• insan dışındaki varlıklara konuşma özelliği verme, bi nevi eşyayla muhabbet etme, hatta klmi zaman bundan rant sağlamaya çalışma sanatıdır.

    kendimi yerim, birbirlerini yiyenlerin ülkesindeyim;
    vatan seslenir: "şu gölü boqlu vietnam kadar olamadım"
    hayatıma kramp girer ara sıra, uyuşturulmuşların içindeyim;
    ipler seslenir: "tak beni boğazına, kaderin olayım"...

    ahahı... şiir oldu birden...
  • hule, intak sanatına bir örnek:

    ben dereyim, küçücük
    balıkların oyna$tığı bir dere.
    $uracıkta akar giderim
    kötülüğüm yok kimseye.

    dilimden anlarsınız, belki
    dinleyin beğenirsiniz türkümü.
    umutsuzluğa dü$mez yüreğim
    kendimce ya$arım günü.
  • (bkz: apostrophe)
  • ing.intact (bütünlügü bozulmamis, tam) sözcügünün türkce'ye devsirilme sonrasi okunusu
  • (bkz: nutuk)
  • bu söz sanatının olduğu her yerde zorunlu olarak kapalı istiare sanatı da bulunur.
  • konuyla ilgili şöyle de bir şey vardır: fabl
  • insan dışı varlıkları insan gibi konuşturma sanatı.
  • insan dışındaki canlı veya cansız varlıkların kişileştirilerek konuşturulması anlamına gelen edebi sanat.

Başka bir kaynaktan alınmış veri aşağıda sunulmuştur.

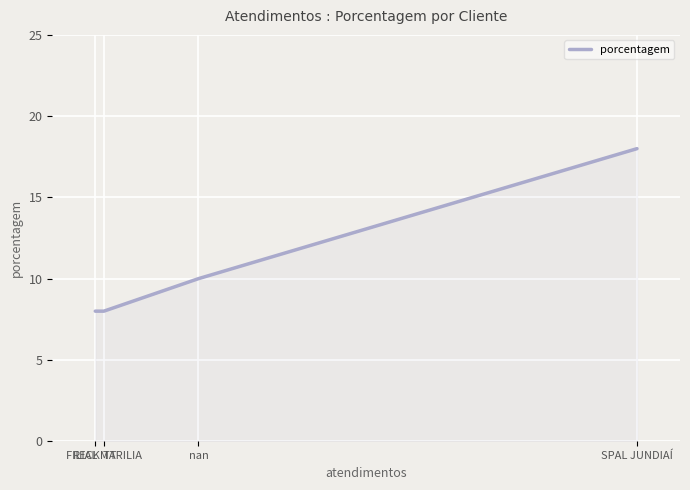

The value at SPAL JUNDIAÍ is 18. True or false?

True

    genellikle kahramanları hayvanlar olan fabl türü hikayelerde kullanılır.

    orhan pamuk’un “benim adım kırmızı” adlı romanında ise alışılmışın dışında örnekleri var. kitabı okurken kendinizi öldürülüp kuyuya atılan bir insanla, bir ağaçla, yıllarca elden ele gezen türlü maceralar yaşamış altın bir sikkeyle ve ölümün kendisiyle sohbet ederken buluyorsunuz.